══ TEXTO DADO ══

Misa por la Jornada Mundial del Migrante y del
Refugiado
En una Plaza de
San Pedro medio vacía, el papa Francisco ofició ayer la Misa con motivo de la
Jornada Mundial del Migrante y del Refugiado. El Pontífice pidió a los fieles
no permanecer indiferentes ante el drama de las viejas y nuevas pobrezas.
(InfoCatólica) Homilía del papa Francisco:
En el Salmo Responsorial se
nos recuerda que el Señor sostiene a los forasteros, así como a las viudas y a
los huérfanos del pueblo. El salmista menciona de forma explícita aquellas
categorías que son especialmente vulnerables, a menudo olvidadas y expuestas a
abusos. Los forasteros, las viudas y los huérfanos son los
que carecen de derechos, los excluidos, los marginados, por quienes el Señor muestra una
particular solicitud. Por esta razón, Dios les pide a los israelitas que les
presten una especial atención.
En el libro del Éxodo, el
Señor advierte al pueblo de no maltratar de ningún modo a las viudas y a los
huérfanos, porque Él escucha su clamor (cf. 22,23). La misma admonición se
repite dos veces en el Deuteronomio (cf. 24,17; 27,19), incluyendo a los
extranjeros entre las categorías protegidas. La razón de esta advertencia se
explica claramente en el mismo libro: el Dios de Israel es Aquel que «hace justicia al huérfano y a la viuda, y que ama al
emigrante, dándole pan y vestido» (10,18). Esta preocupación amorosa por
los menos favorecidos se presenta como un rasgo distintivo del Dios de Israel,
y también se le requiere, como un deber moral, a todos los que quieran
pertenecer a su pueblo.
Por eso debemos
prestar especial atención a los forasteros, como también a las viudas, a los
huérfanos y a todos los que son descartados en nuestros días. En el Mensaje para esta 105 Jornada Mundial del Migrante y
del Refugiado, el lema se repite como un estribillo: «No se trata sólo de migrantes». Y es verdad: no
se trata sólo de forasteros, se trata de
todos los habitantes de las periferias existenciales que, junto con los migrantes y los refugiados,
son víctimas de la cultura del descarte.
El Señor nos pide que pongamos en práctica la caridad hacia
ellos; nos pide que restauremos su humanidad, a la vez que la
nuestra, sin excluir a nadie, sin dejar a nadie afuera.
Pero, junto con el ejercicio
de la caridad, el Señor nos pide que reflexionemos sobre las
injusticias que generan exclusión, en
particular sobre los privilegios de unos pocos, que perjudican a
muchos otros cuando perduran. El mundo actual es cada día más
elitista y cruel con los excluidos.

═══
══ DATOS PROPORCIONADOS ══

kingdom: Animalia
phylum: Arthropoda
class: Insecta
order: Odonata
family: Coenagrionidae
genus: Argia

═══
══ DATOS PROPORCIONADOS ══

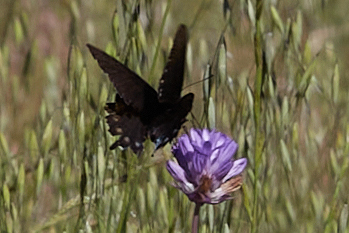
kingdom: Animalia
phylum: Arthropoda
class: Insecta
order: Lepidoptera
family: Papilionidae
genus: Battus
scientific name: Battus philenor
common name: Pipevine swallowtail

═══
══ DATOS PROPORCIONADOS ══

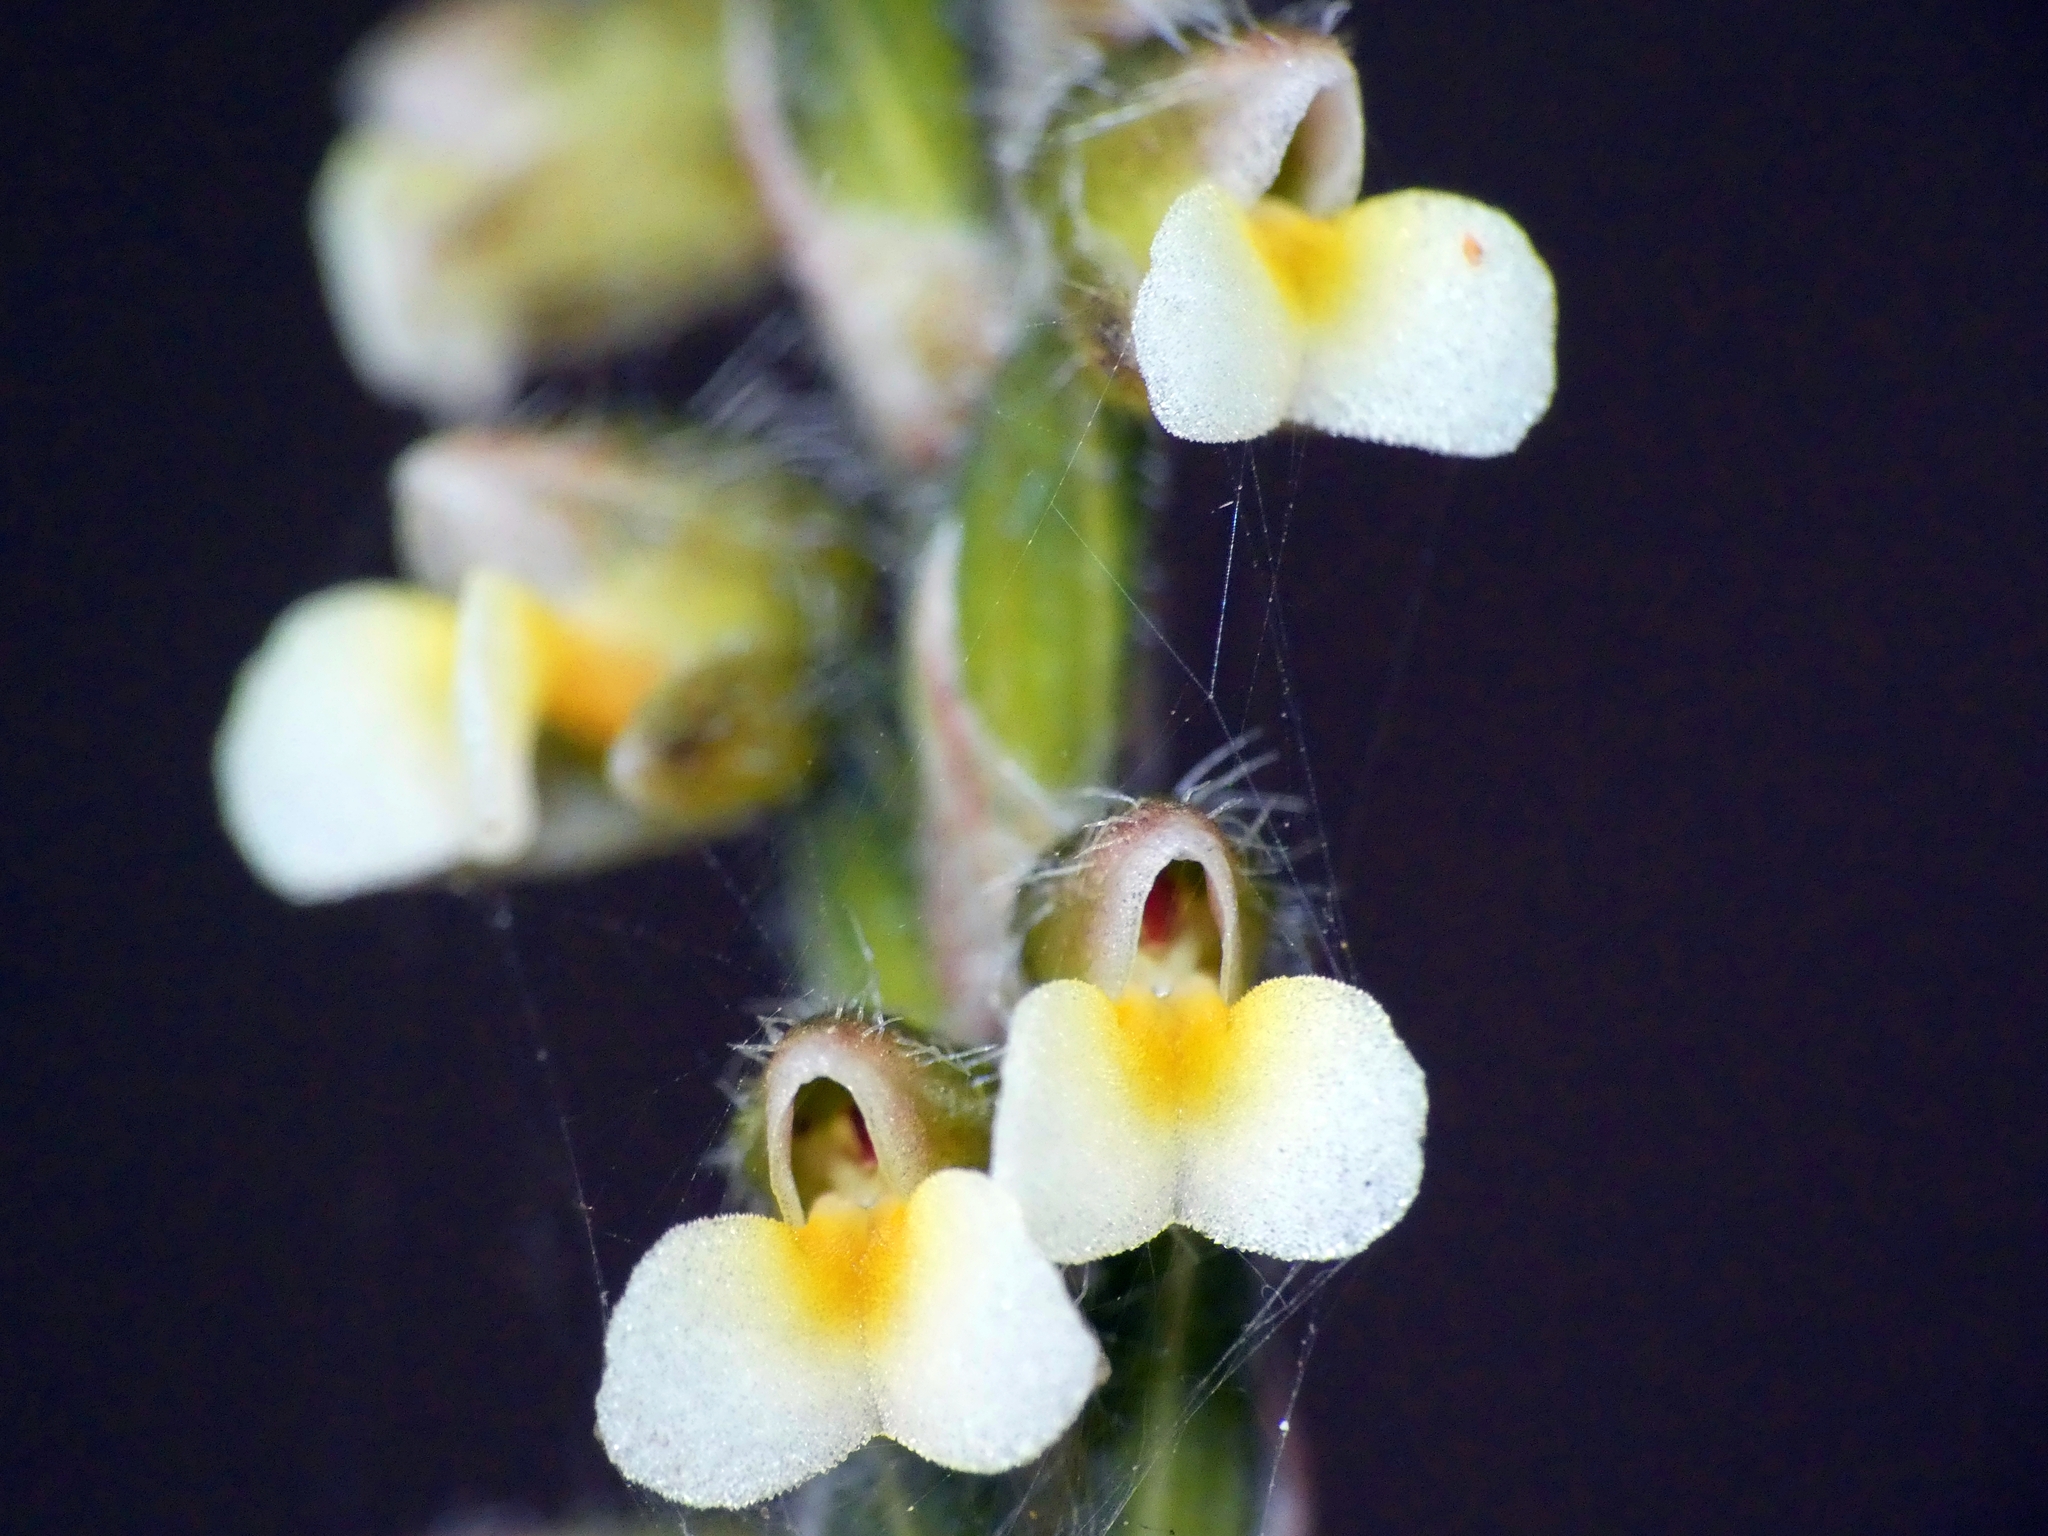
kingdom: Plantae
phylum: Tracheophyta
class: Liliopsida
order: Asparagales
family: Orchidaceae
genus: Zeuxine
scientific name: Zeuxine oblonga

═══

Reproduce palabra por palabra el fragmento del texto que va desde "El Señor nos pide que pongamos" hasta "a nadie afuera.". El material no hace falta para resolver nada aquí.

El Señor nos pide que pongamos en práctica la caridad hacia
ellos; nos pide que restauremos su humanidad, a la vez que la
nuestra, sin excluir a nadie, sin dejar a nadie afuera.